Crude oil production in the U.S. reached a peak around 1970 of ten million barrels a day. It then suffered a precipitous decline before flatlining until 2008, when the shale fracking revolution radically increased this country’s hydrocarbon output. Since 2014, it has been the world’s largest hydrocarbon producer, outstripping its nearest competitors, Russia and Saudi Arabia. As a part of this expansion, the U.S. now produces more than 20% of the world’s plastic, and its production continues to increase, fueled by ever-cheaper fracked natural gas.

High levels of consumption amplify planetary degradation, and that consumption now comes wrapped in, or is largely made of plastic, and often both. Packaging consumes from between 35% – 45% of the global production of synthetic polymers; construction another 16%; textiles 15%; and transportation and electronics a further 10%. Plastic is essential, at this moment, in the packaging of our food, the building of our shelter, the production of our clothing, computers, telecommunications and transport, and in our healthcare where wellness is dispensed in plastic vials, IV bags, tubes and syringes; our sundered vitals sewn with nylon thread. We are surrounded by the corporeal presence of plastic. Buck Henry’s line from the 1967 film, ‘The Graduate’, spoken by a middle-aged wanna-be career coach, to the eponymous young man, played by Dustin Hoffman, “I want to say one word to you. Just one word. Plastics.” is a nostrum, although eschewed by Hoffman’s character, that has now been heeded around the world.

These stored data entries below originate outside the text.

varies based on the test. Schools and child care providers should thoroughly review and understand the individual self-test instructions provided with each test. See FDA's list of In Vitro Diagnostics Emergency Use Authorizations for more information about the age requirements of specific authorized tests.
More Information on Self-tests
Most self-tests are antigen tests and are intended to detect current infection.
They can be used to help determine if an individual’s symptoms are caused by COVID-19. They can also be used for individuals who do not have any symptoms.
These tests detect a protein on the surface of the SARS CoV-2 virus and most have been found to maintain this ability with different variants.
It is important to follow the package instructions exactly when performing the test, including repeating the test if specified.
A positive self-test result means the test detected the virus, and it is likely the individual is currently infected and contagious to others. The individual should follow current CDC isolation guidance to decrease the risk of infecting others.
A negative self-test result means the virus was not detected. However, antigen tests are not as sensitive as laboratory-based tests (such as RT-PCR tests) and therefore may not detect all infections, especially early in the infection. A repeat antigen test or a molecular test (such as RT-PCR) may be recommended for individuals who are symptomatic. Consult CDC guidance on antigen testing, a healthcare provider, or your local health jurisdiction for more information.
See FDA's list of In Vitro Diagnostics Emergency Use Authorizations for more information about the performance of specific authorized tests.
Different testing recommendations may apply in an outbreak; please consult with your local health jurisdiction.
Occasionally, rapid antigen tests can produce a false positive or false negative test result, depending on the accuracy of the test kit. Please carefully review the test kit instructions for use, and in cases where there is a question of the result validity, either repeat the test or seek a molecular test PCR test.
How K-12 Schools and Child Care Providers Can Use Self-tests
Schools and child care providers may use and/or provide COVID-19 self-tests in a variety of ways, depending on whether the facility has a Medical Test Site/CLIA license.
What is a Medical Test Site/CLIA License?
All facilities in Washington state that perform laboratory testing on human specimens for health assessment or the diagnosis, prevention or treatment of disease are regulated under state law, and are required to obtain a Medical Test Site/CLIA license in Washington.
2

Given the time it takes to biodegrade: In the End, there will be plastic. Even if production were to stop today it would still be with us in the fourth millennium. The legacy of the modern world of, let us say, the last five hundred years, is a warming atmosphere preternaturally laden with CO2; a planet with a plastic bestrewn surface, plastic saturated seas, and with winds, waves, rocks and tides grinding brightly colored polymers into toxic grains fated to be embedded in the geologic layers of the Anthropocene.

It is a legacy based on the manipulation of those looted hydrocarbons, created in ages past and now, in the modern world, transformed into multiple agents of Biospheric destruction. This tragic inheritance is founded on a misunderstanding of our place in the world – a misunderstanding that now, perhaps, with its consequences fully apparent, we are beginning to comprehend.